After his uphill run, Bird hopped on his bicycle and pedaled 20 miles around the county. Then, with the burning sun at its peak, he spent an additional hour and a half shooting 500 jumpers and 500 free throws.

"I was getting ready for a whole lot of years of us and the Lakers," Bird said. "We were young and they were young. They had Kareem. They had Magic. They were making moves. I wanted to make sure we kept up."

Auerbach felt the same way. Still in search of a physical player to offset the brilliance of Magic, he acquired Dennis Johnson on June 27, 1983, from the Phoenix Suns. The price was Robey, Bird's sidekick and drinking companion. Bird's teammates insisted in subsequent years it was no accident that number 33 won his first MVP trophy after his buddy Robey had moved on.

At the time, the move to bring in D.J. was viewed as somewhat of a gamble. Although his talent was unquestionable, he had developed a reputation as a difficult player. Seattle coach Lenny Wilkens had branded him a "cancer," and the image lingered. Yet D.J. had proven to be a legitimate hindrance to Magic in the Western Conference, able to offset his strength with physical play of his own.
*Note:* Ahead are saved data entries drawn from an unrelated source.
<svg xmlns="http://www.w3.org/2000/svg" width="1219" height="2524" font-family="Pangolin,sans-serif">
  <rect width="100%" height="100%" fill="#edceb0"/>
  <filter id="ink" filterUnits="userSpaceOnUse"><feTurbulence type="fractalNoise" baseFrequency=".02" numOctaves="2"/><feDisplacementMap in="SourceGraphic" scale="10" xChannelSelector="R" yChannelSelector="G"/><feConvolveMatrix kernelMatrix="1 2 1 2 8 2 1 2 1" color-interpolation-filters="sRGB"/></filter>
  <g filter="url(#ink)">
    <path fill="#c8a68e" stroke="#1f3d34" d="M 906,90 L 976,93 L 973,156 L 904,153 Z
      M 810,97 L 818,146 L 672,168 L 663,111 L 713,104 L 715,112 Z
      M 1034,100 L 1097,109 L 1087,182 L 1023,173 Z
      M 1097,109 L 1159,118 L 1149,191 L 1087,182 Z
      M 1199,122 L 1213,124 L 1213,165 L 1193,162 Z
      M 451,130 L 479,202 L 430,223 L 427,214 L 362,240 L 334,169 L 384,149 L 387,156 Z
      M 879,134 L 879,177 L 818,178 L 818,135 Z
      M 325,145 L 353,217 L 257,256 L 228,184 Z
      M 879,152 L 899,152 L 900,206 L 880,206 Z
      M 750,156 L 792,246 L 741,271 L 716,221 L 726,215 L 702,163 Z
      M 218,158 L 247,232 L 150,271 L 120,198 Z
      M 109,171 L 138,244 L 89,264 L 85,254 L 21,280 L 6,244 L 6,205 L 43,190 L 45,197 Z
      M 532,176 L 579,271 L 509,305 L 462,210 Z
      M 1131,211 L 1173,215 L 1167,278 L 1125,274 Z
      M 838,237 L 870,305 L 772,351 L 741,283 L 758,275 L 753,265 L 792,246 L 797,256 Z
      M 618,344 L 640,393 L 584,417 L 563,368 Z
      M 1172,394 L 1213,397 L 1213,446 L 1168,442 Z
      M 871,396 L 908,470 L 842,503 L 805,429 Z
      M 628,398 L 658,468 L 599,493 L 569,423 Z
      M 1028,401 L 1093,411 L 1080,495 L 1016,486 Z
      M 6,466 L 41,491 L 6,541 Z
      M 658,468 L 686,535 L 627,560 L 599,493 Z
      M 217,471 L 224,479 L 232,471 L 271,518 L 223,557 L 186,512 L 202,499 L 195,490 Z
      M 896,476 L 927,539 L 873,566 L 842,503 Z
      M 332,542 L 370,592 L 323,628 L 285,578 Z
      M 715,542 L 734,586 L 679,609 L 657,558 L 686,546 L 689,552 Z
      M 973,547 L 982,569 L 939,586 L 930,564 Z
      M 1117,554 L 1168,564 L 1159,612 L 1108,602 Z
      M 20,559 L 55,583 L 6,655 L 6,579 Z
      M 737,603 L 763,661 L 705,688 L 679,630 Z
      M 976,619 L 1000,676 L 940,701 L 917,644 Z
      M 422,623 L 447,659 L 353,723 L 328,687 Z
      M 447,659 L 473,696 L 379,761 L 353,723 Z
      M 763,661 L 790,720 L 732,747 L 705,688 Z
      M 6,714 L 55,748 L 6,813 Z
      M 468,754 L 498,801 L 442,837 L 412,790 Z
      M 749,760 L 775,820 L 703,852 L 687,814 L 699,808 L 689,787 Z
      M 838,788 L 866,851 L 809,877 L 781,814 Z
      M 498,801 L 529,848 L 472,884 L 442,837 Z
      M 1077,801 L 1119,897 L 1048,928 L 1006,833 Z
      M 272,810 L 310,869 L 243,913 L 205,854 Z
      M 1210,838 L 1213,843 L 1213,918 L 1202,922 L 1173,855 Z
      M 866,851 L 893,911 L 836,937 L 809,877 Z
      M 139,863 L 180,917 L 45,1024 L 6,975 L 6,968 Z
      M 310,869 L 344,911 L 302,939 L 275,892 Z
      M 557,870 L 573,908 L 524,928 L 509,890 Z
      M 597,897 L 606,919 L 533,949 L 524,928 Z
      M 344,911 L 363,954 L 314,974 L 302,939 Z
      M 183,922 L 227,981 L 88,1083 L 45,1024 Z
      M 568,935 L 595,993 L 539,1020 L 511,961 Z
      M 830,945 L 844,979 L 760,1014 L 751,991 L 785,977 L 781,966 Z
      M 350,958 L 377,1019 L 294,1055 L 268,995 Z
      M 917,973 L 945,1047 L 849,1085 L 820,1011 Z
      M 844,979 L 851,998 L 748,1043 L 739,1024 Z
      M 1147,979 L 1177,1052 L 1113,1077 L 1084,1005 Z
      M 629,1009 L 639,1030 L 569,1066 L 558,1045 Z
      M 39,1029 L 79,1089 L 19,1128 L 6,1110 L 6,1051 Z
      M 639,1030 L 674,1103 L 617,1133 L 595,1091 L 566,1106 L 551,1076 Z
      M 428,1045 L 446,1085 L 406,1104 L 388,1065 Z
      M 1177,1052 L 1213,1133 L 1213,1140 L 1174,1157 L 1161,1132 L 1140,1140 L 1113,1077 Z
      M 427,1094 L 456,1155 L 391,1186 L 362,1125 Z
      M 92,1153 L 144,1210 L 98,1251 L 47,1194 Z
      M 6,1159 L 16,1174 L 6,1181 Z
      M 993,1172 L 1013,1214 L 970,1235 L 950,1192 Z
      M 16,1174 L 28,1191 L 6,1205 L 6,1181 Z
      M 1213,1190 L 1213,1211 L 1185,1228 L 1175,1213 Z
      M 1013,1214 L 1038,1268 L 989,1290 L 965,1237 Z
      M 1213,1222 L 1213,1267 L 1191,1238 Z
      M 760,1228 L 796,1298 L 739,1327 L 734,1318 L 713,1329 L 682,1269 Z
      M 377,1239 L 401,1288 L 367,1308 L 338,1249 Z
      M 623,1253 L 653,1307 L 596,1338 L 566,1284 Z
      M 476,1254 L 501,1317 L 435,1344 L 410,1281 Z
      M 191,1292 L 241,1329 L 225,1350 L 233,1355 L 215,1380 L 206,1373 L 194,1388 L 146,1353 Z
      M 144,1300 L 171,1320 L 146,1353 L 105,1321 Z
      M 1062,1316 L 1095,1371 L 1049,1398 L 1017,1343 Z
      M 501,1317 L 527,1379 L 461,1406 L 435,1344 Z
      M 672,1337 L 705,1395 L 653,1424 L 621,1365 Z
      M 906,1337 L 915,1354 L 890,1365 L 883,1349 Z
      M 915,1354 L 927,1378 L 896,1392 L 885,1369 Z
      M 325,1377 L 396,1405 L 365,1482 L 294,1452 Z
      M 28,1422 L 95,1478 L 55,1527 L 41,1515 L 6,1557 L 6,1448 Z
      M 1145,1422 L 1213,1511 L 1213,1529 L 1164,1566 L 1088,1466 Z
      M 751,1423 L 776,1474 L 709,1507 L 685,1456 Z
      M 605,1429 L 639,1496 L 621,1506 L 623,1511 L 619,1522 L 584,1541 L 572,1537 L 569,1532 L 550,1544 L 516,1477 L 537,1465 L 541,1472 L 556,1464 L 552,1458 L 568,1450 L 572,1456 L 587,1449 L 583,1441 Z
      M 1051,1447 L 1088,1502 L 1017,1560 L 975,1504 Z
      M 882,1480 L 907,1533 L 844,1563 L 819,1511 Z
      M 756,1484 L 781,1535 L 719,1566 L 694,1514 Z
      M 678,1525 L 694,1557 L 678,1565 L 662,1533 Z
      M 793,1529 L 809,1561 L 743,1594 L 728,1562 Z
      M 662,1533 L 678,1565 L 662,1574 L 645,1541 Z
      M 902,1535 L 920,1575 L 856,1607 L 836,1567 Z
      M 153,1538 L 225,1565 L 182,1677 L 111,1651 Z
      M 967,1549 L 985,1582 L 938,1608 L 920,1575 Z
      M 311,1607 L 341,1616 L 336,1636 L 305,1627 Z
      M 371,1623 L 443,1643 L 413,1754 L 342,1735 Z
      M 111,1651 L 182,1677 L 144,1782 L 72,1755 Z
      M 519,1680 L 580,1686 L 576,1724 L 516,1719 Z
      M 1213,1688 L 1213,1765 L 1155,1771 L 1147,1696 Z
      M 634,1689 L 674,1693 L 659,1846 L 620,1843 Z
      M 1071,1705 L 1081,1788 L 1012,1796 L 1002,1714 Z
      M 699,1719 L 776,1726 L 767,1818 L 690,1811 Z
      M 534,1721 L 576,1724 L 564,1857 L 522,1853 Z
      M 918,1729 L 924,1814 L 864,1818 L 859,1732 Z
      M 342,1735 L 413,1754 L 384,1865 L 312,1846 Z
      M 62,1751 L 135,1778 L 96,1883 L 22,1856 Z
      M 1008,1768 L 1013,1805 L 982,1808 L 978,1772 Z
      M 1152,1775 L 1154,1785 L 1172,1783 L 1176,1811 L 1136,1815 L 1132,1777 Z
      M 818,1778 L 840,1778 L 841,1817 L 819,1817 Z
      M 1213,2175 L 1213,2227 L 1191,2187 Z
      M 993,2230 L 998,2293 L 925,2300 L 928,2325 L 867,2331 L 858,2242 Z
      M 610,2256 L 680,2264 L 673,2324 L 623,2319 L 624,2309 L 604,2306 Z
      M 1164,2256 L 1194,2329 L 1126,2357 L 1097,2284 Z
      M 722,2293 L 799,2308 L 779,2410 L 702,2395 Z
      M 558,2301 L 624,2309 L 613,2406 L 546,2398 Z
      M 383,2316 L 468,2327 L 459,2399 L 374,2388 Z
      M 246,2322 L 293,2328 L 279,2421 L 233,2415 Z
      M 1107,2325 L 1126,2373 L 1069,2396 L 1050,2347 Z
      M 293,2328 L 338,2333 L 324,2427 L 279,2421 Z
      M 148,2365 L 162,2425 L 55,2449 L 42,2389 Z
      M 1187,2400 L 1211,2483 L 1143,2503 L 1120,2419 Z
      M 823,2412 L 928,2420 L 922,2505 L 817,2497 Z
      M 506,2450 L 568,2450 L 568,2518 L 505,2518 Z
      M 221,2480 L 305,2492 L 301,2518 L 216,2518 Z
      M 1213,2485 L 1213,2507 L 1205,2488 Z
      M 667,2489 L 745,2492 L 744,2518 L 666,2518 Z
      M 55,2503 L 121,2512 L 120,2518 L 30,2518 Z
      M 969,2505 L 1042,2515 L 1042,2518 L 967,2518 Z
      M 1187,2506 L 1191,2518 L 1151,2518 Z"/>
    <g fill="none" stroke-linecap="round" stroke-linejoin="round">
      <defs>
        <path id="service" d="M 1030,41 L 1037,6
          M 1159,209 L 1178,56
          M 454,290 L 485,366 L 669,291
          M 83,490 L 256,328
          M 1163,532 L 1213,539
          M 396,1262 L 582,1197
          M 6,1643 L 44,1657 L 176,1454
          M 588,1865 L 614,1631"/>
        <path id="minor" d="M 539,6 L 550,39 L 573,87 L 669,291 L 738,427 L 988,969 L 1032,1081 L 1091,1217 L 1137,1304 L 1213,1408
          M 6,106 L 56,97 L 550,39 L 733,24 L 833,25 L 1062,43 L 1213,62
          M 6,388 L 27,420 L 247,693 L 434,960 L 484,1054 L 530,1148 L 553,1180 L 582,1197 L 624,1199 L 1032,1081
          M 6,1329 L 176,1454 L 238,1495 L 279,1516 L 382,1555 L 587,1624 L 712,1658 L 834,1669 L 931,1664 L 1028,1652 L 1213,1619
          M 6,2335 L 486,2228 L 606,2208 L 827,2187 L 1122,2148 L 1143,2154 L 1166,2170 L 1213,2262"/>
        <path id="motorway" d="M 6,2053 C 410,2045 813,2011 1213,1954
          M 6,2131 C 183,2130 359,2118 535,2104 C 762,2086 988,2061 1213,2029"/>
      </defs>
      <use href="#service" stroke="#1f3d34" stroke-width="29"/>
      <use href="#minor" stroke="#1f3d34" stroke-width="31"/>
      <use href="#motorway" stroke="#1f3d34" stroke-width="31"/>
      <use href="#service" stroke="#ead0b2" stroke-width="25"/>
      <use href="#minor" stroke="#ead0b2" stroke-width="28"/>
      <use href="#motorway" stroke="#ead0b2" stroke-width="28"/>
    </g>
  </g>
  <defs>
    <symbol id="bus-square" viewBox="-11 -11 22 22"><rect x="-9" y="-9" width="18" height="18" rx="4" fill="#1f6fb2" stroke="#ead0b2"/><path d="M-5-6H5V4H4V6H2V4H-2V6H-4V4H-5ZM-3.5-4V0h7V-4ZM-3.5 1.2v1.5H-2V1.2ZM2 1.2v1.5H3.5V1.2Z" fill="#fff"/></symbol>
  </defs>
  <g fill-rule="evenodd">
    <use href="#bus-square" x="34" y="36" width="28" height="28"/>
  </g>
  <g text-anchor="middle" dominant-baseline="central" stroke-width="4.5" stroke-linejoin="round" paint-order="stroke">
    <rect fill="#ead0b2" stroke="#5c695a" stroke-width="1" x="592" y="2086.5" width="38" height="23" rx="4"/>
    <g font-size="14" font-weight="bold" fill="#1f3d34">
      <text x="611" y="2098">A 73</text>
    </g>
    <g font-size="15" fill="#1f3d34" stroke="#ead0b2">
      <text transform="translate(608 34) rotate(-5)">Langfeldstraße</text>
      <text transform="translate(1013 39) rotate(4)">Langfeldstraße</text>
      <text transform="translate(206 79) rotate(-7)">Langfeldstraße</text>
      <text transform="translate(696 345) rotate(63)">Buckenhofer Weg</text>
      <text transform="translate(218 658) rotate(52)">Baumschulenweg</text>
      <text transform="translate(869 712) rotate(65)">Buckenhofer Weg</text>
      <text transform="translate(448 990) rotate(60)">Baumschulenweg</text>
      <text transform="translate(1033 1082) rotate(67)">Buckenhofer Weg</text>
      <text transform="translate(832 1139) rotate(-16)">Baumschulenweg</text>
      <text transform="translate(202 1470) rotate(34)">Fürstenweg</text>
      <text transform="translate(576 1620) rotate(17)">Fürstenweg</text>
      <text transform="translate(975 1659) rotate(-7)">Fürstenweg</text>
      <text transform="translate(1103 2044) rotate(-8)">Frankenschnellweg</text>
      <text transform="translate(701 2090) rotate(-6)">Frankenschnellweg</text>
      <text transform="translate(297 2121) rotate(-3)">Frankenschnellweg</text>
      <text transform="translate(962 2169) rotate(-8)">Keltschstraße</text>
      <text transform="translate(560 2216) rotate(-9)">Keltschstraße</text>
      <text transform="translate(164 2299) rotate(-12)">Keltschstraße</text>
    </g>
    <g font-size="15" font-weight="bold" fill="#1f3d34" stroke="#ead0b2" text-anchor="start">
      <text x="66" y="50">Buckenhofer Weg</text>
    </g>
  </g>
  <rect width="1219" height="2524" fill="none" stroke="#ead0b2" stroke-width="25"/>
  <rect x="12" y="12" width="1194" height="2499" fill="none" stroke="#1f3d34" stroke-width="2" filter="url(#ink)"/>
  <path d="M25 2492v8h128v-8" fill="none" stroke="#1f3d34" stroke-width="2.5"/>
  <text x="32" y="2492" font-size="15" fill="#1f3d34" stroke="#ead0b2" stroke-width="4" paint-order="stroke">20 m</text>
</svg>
Johnson and Johnson were hardly strangers. They played against one another in Los Angeles during the summer months and occasionally dined together with their wives. That tradition came to a screeching halt once the trade was made and D.J. became a Celtic. The summer after the deal, he ran into Magic just as he was completing his workout.

"In the past it would have been, 'Hey, man, how you been? Where you going to be later? Let's hook up,'" D.J. said. "Not this time. It was, 'Hey, how are you doing? See you later.'"

"Once he started wearing Celtics green, we were done socializing," Magic confirmed.

While the Celtics reinvented their backcourt by acquiring Dennis Johnson, the Lakers had done some maneuvering of their own in preparation for the 1983–84 season. Norm Nixon, a mainstay in the Lakers' rotation for the previous six seasons, was swapped along with Eddie Jordan to San Diego for seven-footer Swen Nater and the rights to rookie Byron Scott.

West wisely recognized that the Lakers needed a lethal perimeter threat to exploit the double teams that Abdul-Jabbar and Magic were drawing. Yet the trade was not well received in the LA locker room. Nixon was popular with his teammates and the players were wary of the rookie Scott, who had starred at Arizona State and grew up rooting for the Lakers, but quickly realized he was going to have to bide his time before he would be accepted as a member of the Lakers' inner circle.